Takeda Morinobu (also known as Nishina Morinobu), the fifth son of the famed Takeda Shingen, fortified himself and his forces within the Takatō castle. Oda Nobutada ordered that a priest be sent to Morinobu to mediate, but Morinobu responded by cutting off the unfortunate man's nose and ears, and sending him back to Nobutada.

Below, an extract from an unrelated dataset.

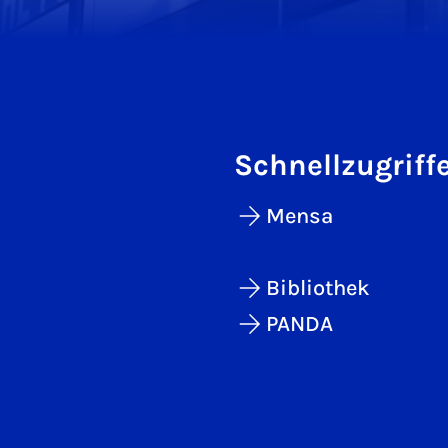
Schnellzugriff
Mensa
Bibliothek
PANDA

Although the defenders relied heavily on the natural defenses of the castle, Oda forces had former Takeda turncoats on their side: so the traitor Ogasawara Nobumine of Matsuo led the attackers to a ford in the Fujisawa river downstream, and showed them a way to the least protected rear side of the castle. At dawn of March 2, 1582, while some of the Oda forces attacked the main gate to divert the defenders, the rest of Oda army attacked the castle's postern. After a battle of several hours in front of the main gate, remaining defenders fled inside the castle. In the meantime, Oda Nobutada with his bodyguards tore down the palisade at the postern and breached inside the castle. A fierce battle ensued in the bailey and the castle's buildings, and the defenders fought to the last, including women and children (the wife of Suwa Shoemon was noted in Chronicle of Lord Nobunaga for her unprecedented fighting with a sword, while a boy shot numerous attackers with his bow from a narrow passage of the castle kitchen). In the final stand, the ranking samurai of Takeda killed their wives and children, and charged to the enemy, fighting to the death. According to Chronicle of Lord Nobunaga, more than 400 enemy heads were taken (including Takeda Morinobu, whose head was sent to Oda Nobunaga in Gifu), while the attackers suffered heavy losses in dead and wounded.

== Aftermath ==
After the fall of Takato Castle on March 2, remaining Takeda garrisons in Shinano Province surrendered without a fight, and Oda Nobutada's army reached eastern border of Takeda home province of Kai. At the same time, Tokugawa Ieyasu burst into Kai from Suruga Province on the south, taking Takeda traitor Anayama Genba along as a guide. In the meantime, Takeda Katsuyori and his army of 10–15,000 in Shimpu Castle had calculated that Takato Castle would hold for some time, so the swift fall of that mighty fortress in only a day caused massive panic among Takeda supporters. Both generals and common soldiers were distracted by the urge to evacuate their families and children as the enemy armies of 40–50,000 invaded Kai from the south and the east, so no plans for defense were made, but entire Takeda army dispersed in panic: no more than 500-600 samurai remained with Takeda Katsuyori in Sinpu. So at dawn of the March 3rd (at the Hour of The Rabbit, around 6 a.m) Katsuyori set fire to Sinpu Castle and fled west with his family, leaving a great many hostages from noble families of his domain to perish in the flames. Their party was overtaken and destroyed by Oda forces eight days later, in the battle of Tenmokuzan (March 11, 1582) and Takeda clan had fallen. In the meantime, Oda Nobutada occupied the old Kai capital of Kofu on March 7, 1582. and had all of Takeda Katsuyori's family, relations and house elders hunted down and executed. All the remaining samurai of the three provinces of Suruga, Kai and Shinano flocked to Kofu and proclaimed their allegiance to Nobutada, presenting hostages, and the neighboring province of Kozuke surrendered without a fight.